▸ What you are asked to do:
Lines containing the word "Technologies" are to be copied from the data below.

(Items from a data source)
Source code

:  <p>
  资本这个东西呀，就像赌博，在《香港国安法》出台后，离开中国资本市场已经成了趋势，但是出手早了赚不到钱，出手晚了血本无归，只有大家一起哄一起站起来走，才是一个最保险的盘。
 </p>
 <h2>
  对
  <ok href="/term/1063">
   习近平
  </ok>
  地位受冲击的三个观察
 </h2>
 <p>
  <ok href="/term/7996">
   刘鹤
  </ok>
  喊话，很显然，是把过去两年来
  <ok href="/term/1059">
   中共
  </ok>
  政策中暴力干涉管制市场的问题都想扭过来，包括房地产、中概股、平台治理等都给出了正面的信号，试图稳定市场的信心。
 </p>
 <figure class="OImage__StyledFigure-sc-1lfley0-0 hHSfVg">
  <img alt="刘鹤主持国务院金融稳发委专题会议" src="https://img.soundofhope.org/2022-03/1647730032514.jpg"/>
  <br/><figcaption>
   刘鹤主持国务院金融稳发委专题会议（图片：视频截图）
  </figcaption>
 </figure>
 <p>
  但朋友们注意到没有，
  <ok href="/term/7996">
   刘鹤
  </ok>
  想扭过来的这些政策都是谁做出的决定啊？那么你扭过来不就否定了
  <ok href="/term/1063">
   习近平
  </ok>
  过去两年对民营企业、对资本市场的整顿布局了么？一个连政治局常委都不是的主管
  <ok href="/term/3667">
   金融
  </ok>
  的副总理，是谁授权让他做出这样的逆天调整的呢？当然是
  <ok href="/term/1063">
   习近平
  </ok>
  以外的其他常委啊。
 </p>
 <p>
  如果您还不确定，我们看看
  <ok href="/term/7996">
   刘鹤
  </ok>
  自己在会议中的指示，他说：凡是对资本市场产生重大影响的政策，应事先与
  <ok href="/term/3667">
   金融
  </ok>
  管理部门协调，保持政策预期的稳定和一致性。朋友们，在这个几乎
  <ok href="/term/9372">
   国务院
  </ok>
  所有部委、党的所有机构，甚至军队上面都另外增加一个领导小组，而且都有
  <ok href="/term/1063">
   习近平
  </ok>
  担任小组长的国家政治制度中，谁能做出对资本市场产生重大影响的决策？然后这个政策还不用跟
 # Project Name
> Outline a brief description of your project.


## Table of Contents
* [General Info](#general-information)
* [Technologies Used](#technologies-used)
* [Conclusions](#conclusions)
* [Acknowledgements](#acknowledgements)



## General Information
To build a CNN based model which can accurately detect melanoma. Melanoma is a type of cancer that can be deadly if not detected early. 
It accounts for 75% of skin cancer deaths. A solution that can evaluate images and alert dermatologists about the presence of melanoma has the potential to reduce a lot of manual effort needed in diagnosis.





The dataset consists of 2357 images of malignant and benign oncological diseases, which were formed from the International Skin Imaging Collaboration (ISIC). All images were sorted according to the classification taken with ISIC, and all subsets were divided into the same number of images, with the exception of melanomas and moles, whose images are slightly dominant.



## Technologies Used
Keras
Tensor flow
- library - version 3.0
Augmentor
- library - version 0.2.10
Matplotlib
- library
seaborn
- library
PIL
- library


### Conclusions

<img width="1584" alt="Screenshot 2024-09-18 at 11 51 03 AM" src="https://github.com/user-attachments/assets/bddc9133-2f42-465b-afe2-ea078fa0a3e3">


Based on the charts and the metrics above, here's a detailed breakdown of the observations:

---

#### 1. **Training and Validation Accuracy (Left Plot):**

▸ Problem solution:
* [Technologies Used](#technologies-used)
## Technologies Used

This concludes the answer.